(Dataset entries)
BEGIN

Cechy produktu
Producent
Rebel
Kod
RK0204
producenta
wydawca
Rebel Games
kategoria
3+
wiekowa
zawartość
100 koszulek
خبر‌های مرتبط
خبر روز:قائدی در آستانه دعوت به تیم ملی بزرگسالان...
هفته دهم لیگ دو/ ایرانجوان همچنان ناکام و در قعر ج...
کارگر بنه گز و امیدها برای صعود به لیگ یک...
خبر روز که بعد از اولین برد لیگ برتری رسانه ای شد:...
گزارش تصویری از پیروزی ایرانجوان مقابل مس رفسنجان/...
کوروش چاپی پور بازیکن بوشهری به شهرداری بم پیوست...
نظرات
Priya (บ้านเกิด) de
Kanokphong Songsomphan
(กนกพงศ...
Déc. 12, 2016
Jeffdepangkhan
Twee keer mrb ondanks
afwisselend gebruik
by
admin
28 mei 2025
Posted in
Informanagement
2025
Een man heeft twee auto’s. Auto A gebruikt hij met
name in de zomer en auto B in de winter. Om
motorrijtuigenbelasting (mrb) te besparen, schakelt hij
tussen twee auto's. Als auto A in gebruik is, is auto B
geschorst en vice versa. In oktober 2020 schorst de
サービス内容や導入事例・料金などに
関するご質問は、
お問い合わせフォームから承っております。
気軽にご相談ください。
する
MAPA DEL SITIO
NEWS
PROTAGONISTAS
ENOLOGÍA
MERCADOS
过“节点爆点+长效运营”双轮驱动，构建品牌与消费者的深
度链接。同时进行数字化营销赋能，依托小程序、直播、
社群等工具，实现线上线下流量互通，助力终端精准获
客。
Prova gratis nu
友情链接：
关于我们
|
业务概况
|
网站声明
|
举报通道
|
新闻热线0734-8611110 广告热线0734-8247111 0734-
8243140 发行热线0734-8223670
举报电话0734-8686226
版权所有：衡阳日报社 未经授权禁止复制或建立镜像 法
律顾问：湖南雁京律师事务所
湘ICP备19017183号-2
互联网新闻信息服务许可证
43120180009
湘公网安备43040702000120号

END

**DIRECTIONS**
Pull together all lines from the data that mention the word "auto".

**ANSWER AREA**
Een man heeft twee auto’s. Auto A gebruikt hij met
name in de zomer en auto B in de winter. Om
tussen twee auto's. Als auto A in gebruik is, is auto B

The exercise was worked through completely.